GAZA CITY, Gaza Strip (AP) — Tens of thousands of Palestinians streamed into the most heavily destroyed part of the Gaza Strip on Monday as Israel lifted its closure of the north for the first time since the early weeks of the 15-month war with Hamas in accordance with a fragile ceasefire.
Israel, meanwhile, announced that a Hamas list showed that eight of the 33 hostages to be released in the first phase of the truce are dead. Whether hostages are alive or dead inside Gaza has been a heartbreaking question for waiting families who have pushed Israel’s government to reach a deal to free them, fearing that time was running out.
On Monday, massive crowds of people walking with their belongings stretched along a main road running next to the coast in a stunning reversal of the mass exodus from the north at the start of the war that many Palestinians had feared Israel would make permanent.
Palestinians who have been sheltering in tent camps and schools-turned-shelters for over a year are eager to return to their homes — even though they have likely been damaged or destroyed.
Yasmin Abu Amshah, a mother of three, said she walked nearly 4 miles to reach her home in Gaza City, where she found it damaged but still habitable. She also saw her younger sister for the first time in over a year.
“It was a long trip, but a happy one,” she said. “The most important thing is that we returned.”
The ceasefire is aimed at winding down the deadliest and most destructive war ever fought between Israel and the Hamas terror organization and securing the release of dozens of hostages captured in the Oct. 7 attack.
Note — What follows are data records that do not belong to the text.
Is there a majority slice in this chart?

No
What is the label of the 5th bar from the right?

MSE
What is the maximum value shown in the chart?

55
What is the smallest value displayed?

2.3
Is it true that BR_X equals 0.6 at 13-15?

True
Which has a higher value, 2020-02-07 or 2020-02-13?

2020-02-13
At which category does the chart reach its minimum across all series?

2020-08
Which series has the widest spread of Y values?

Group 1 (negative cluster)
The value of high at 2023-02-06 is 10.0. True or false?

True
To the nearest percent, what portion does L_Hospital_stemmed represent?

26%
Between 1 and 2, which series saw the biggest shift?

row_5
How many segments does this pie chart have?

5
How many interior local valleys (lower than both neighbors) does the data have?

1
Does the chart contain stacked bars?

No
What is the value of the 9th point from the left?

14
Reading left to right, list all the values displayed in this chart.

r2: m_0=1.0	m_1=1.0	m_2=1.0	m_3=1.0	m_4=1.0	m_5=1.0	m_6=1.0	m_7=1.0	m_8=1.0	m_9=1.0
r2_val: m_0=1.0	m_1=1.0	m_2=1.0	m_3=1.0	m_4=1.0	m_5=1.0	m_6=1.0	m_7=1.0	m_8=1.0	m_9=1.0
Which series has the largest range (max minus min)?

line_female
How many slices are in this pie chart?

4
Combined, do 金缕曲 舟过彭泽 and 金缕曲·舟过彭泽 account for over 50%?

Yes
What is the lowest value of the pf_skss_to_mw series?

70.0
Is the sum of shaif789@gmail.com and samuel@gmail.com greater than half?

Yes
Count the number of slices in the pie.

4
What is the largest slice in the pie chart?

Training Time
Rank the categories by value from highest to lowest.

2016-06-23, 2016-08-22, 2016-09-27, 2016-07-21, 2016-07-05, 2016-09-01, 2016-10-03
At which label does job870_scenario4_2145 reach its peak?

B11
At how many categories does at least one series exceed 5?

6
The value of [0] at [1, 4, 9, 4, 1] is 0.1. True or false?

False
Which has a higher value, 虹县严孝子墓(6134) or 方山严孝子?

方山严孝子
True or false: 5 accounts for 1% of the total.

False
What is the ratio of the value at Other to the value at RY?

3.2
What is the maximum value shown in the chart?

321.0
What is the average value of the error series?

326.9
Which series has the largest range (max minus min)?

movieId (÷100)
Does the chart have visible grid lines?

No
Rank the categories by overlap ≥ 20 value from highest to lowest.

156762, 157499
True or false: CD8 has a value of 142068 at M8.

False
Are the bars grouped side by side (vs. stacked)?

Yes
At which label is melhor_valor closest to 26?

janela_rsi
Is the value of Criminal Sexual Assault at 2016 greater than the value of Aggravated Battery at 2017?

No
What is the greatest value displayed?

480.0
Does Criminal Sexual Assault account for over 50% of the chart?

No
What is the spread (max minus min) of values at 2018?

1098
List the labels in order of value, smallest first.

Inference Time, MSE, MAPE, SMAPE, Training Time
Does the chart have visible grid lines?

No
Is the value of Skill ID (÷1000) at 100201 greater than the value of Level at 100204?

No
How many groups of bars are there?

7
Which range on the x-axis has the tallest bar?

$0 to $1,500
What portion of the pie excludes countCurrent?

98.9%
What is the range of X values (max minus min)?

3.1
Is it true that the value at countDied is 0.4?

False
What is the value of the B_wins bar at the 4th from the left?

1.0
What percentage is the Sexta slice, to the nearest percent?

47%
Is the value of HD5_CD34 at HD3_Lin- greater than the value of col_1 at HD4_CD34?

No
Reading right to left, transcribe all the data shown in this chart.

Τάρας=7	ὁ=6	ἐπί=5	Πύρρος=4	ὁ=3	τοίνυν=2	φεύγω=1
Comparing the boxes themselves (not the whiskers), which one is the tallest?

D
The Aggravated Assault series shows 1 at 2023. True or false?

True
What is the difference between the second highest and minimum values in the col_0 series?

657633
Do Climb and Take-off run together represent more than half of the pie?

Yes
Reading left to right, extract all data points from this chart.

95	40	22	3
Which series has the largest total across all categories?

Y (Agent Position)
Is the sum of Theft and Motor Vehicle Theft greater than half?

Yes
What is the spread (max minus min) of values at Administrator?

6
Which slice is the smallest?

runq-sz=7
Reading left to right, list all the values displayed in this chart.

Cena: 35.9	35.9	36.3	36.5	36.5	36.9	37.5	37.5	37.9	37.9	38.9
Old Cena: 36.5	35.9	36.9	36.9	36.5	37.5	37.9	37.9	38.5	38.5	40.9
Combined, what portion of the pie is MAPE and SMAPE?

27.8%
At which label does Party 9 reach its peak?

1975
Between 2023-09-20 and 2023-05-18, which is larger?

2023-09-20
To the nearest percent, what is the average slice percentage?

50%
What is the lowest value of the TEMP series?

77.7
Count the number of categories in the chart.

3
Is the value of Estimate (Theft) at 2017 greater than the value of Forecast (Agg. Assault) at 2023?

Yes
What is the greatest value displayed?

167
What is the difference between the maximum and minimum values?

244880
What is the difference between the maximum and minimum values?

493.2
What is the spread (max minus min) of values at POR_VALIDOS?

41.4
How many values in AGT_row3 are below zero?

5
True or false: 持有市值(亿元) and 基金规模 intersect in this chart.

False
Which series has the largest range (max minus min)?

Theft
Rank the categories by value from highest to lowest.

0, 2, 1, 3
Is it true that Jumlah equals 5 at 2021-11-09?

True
Terrorists murdered some 1,200 people, mostly civilians, in that assault and abducted another 250.
Israel responded with an air and ground war in which it says it has killed over 17,000 militants.
In the opening days of the war, Israel ordered the wholescale evacuation of the north and sealed it off shortly after ground troops moved in.
Around a million people fled to the south in October 2023, while hundreds of thousands remained in the north, which had some of the heaviest fighting and the worst destruction of the war. In all, around 90% of Gaza’s 2.3 million people have been displaced.
Israel overnight said it had received a list of information from Hamas on whether hostages were alive or dead. Government spokesman David Mencer told journalists Monday that Hamas said that of the 33 to be released in the first phase, eight are dead and the other 25 are alive.
Approximately 90 hostages are still in Gaza. Prior to Monday’s announcement, Israel believed at least 35 of them were dead.
Under the first phase of the ceasefire, Hamas is to free a total of 33 hostages in exchange for the release of nearly 2,000 Palestinians imprisoned by Israel. So far under the truce, seven hostages have been released in exchange for more than 300 prisoners, including many serving life sentences for deadly attacks on Israelis.
The second — and far more difficult — phase of the agreement has not yet been negotiated. Hamas says it will not release the remaining 60 or so hostages unless Israel ends the war, while Netanyahu says he is still committed to destroying the terrorist group and ending its nearly 18-year rule over Gaza.